Output, verbatim and without pictures, the lines from the first line of the listing through the line containing "народного собрания: история и".

- Opening Delimiter -

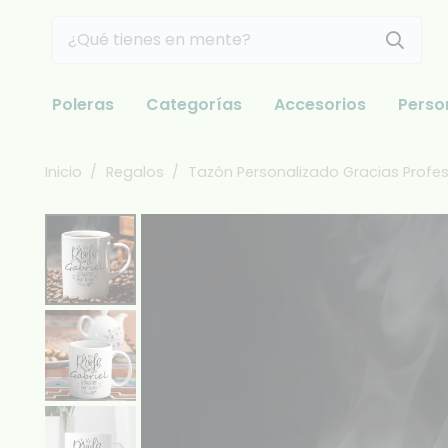
Poleras
Categorías
Accesorios
Perso
Inicio
/
Regalos
/
Tazón Personalizado Gracias Profe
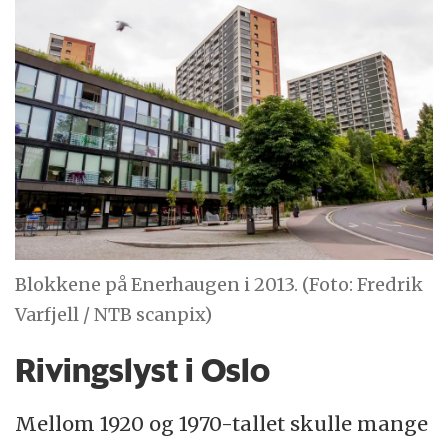
Blokkene på Enerhaugen i 2013. (Foto: Fredrik
Varfjell / NTB scanpix)
Rivingslyst i Oslo
Mellom 1920 og 1970-tallet skulle mange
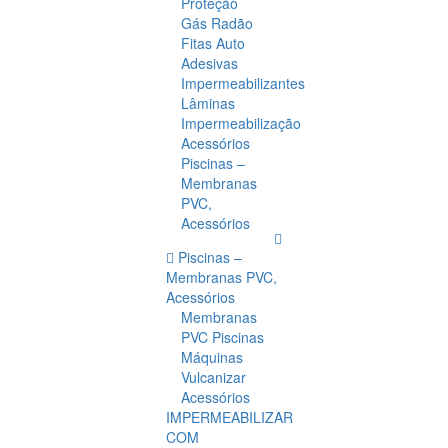
Proteção
Gás Radão
Fitas Auto
Adesivas
Impermeabilizantes
Lâminas
Impermeabilização
Acessórios
Piscinas –
Membranas
PVC,
Acessórios
Piscinas –
Membranas PVC,
Acessórios
Membranas
PVC Piscinas
Máquinas
Vulcanizar
Acessórios
IMPERMEABILIZAR
COM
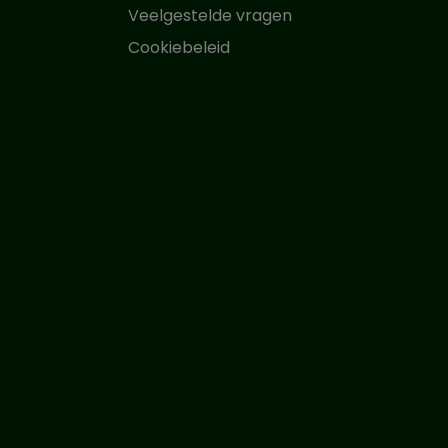
Veelgestelde vragen
Cookiebeleid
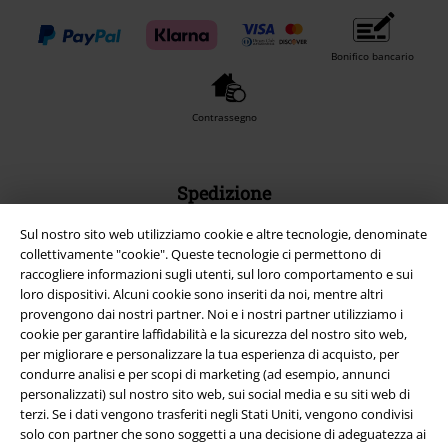
Bonifico bancario
Contrassegno
Spedizione
Sul nostro sito web utilizziamo cookie e altre tecnologie, denominate
collettivamente "cookie". Queste tecnologie ci permettono di
raccogliere informazioni sugli utenti, sul loro comportamento e sui
loro dispositivi. Alcuni cookie sono inseriti da noi, mentre altri
provengono dai nostri partner. Noi e i nostri partner utilizziamo i
App EMP
cookie per garantire laffidabilità e la sicurezza del nostro sito web,
Scarica la nuova app di EMP!
per migliorare e personalizzare la tua esperienza di acquisto, per
condurre analisi e per scopi di marketing (ad esempio, annunci
personalizzati) sul nostro sito web, sui social media e su siti web di
terzi. Se i dati vengono trasferiti negli Stati Uniti, vengono condivisi
solo con partner che sono soggetti a una decisione di adeguatezza ai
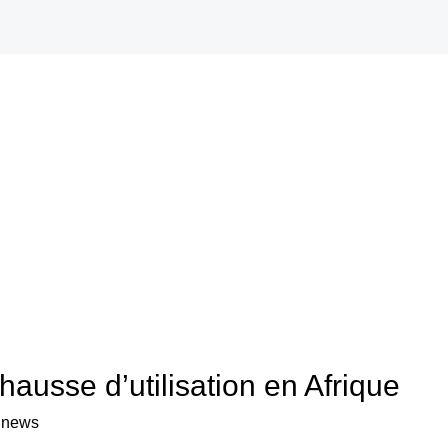
 hausse d’utilisation en Afrique
a news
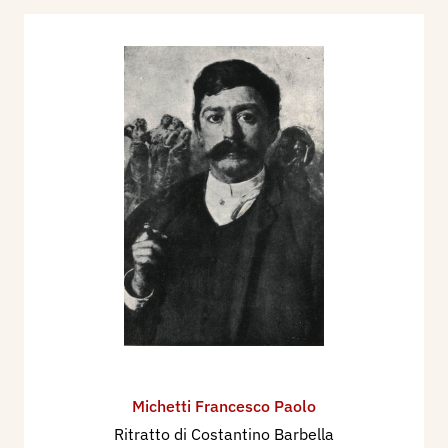
Michetti Francesco Paolo
Ritratto di Costantino Barbella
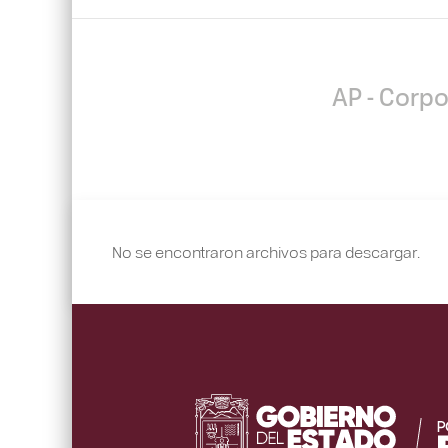
AP - Corpo
No se encontraron archivos para descargar.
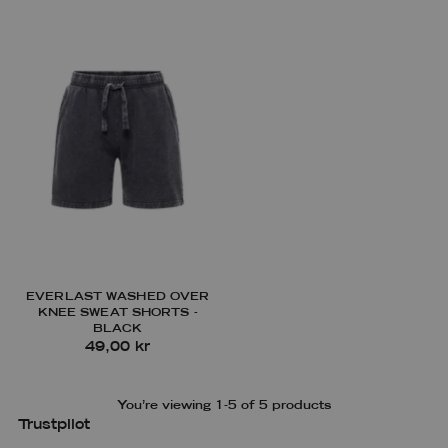
EVERLAST WASHED OVER
KNEE SWEAT SHORTS -
BLACK
49,00 kr
You’re viewing 1-5 of 5 products
Trustpilot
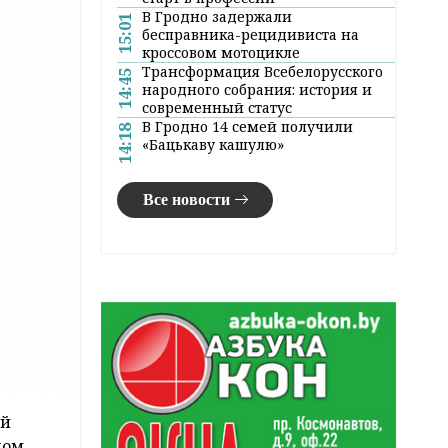
В Гродно задержали
15:01
бесправника-рецидивиста на
кроссовом мотоцикле
Трансформация Всебелорусского
14:45
народного собрания: история и
современный статус
В Гродно 14 семей получили
14:18
«Бацькаву кашулю»
Все новости
ай
ном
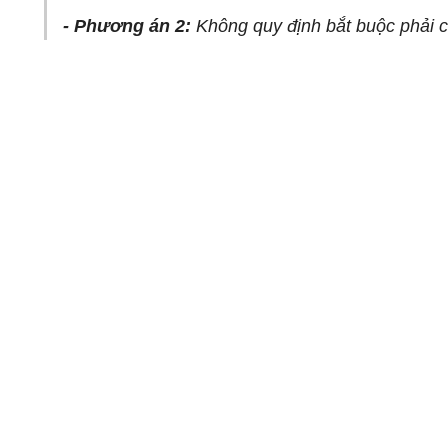
- Phương án 2:
Không quy định bắt buộc phải 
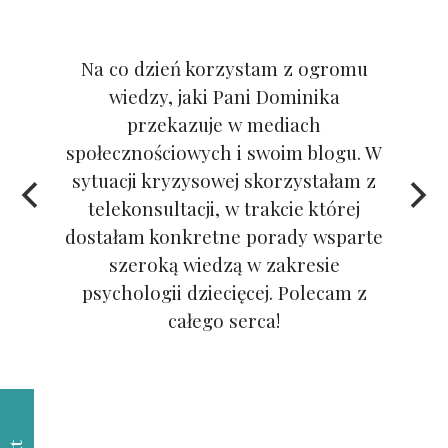
Na co dzień korzystam z ogromu
wiedzy, jaki Pani Dominika
przekazuje w mediach
społecznościowych i swoim blogu. W
sytuacji kryzysowej skorzystałam z
telekonsultacji, w trakcie której
dostałam konkretne porady wsparte
szeroką wiedzą w zakresie
psychologii dziecięcej. Polecam z
całego serca!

- Closing Delimiter -

• _SOLUTION TO THE PROBLEM_
Poleras
Categorías
Accesorios
Perso
Inicio
/
Regalos
/
Tazón Personalizado Gracias Profe
Blokkene på Enerhaugen i 2013. (Foto: Fredrik
Varfjell / NTB scanpix)
Rivingslyst i Oslo
Mellom 1920 og 1970-tallet skulle mange
Proteção
Gás Radão
Fitas Auto
Adesivas
Impermeabilizantes
Lâminas
Impermeabilização
Acessórios
Piscinas –
Membranas
PVC,
Acessórios
Piscinas –
Membranas PVC,
Acessórios
Membranas
PVC Piscinas
Máquinas
Vulcanizar
Acessórios
IMPERMEABILIZAR
COM
Veelgestelde vragen
Cookiebeleid
Bonifico bancario
Contrassegno
Spedizione
Sul nostro sito web utilizziamo cookie e altre tecnologie, denominate
collettivamente "cookie". Queste tecnologie ci permettono di
raccogliere informazioni sugli utenti, sul loro comportamento e sui
loro dispositivi. Alcuni cookie sono inseriti da noi, mentre altri
provengono dai nostri partner. Noi e i nostri partner utilizziamo i
App EMP
cookie per garantire laffidabilità e la sicurezza del nostro sito web,
Scarica la nuova app di EMP!
per migliorare e personalizzare la tua esperienza di acquisto, per
condurre analisi e per scopi di marketing (ad esempio, annunci
personalizzati) sul nostro sito web, sui social media e su siti web di
terzi. Se i dati vengono trasferiti negli Stati Uniti, vengono condivisi
solo con partner che sono soggetti a una decisione di adeguatezza ai
 hausse d’utilisation en Afrique
a news
Michetti Francesco Paolo
Ritratto di Costantino Barbella
AP - Corpo
No se encontraron archivos para descargar.
EVERLAST WASHED OVER
KNEE SWEAT SHORTS -
BLACK
49,00 kr
You’re viewing 1-5 of 5 products
Trustpilot
В Гродно задержали
15:01
бесправника-рецидивиста на
кроссовом мотоцикле
Трансформация Всебелорусского
14:45
народного собрания: история и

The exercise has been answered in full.